> ASSIGNED TASK: Return the records verbatim from their start through the line containing "Costnerille kaapin paikan hyvin", with both ends included.

> RECORDS TO PROCESS:

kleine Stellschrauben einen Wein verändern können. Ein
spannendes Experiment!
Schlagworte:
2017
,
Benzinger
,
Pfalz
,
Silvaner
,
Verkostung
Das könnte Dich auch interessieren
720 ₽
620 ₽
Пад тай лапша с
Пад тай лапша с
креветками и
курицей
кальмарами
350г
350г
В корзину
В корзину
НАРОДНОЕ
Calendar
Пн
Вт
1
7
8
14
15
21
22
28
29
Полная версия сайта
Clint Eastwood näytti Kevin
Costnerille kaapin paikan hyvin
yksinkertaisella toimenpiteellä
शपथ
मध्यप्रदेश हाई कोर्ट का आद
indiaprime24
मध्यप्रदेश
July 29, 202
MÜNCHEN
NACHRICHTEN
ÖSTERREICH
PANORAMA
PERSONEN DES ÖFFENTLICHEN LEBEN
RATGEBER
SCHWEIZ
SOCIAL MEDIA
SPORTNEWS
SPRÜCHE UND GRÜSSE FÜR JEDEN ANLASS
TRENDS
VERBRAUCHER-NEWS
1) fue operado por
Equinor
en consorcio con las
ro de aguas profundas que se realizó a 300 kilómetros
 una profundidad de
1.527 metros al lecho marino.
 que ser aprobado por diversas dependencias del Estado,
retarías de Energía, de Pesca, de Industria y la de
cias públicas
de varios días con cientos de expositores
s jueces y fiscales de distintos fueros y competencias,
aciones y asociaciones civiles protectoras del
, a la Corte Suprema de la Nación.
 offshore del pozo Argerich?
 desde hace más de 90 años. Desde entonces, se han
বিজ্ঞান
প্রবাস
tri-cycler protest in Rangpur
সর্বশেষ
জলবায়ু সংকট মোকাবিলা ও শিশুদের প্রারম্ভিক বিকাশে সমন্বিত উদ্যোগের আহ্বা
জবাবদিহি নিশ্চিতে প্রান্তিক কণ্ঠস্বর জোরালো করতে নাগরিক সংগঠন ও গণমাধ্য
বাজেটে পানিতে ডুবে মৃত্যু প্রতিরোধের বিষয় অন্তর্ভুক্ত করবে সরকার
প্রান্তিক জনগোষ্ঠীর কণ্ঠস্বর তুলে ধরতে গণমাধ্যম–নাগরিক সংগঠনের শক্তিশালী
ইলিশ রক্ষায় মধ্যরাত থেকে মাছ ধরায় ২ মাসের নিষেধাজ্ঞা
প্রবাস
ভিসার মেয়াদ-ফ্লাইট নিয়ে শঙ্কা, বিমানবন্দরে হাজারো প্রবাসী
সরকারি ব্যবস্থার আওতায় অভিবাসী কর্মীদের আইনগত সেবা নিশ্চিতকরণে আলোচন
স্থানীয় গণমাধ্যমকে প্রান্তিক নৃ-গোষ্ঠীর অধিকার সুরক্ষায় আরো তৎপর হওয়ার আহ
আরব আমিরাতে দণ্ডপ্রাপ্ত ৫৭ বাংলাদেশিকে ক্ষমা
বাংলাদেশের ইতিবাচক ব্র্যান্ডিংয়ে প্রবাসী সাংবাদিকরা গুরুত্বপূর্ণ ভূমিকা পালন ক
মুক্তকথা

> WRITTEN REPLY:
kleine Stellschrauben einen Wein verändern können. Ein
spannendes Experiment!
Schlagworte:
2017
,
Benzinger
,
Pfalz
,
Silvaner
,
Verkostung
Das könnte Dich auch interessieren
720 ₽
620 ₽
Пад тай лапша с
Пад тай лапша с
креветками и
курицей
кальмарами
350г
350г
В корзину
В корзину
НАРОДНОЕ
Calendar
Пн
Вт
1
7
8
14
15
21
22
28
29
Полная версия сайта
Clint Eastwood näytti Kevin
Costnerille kaapin paikan hyvin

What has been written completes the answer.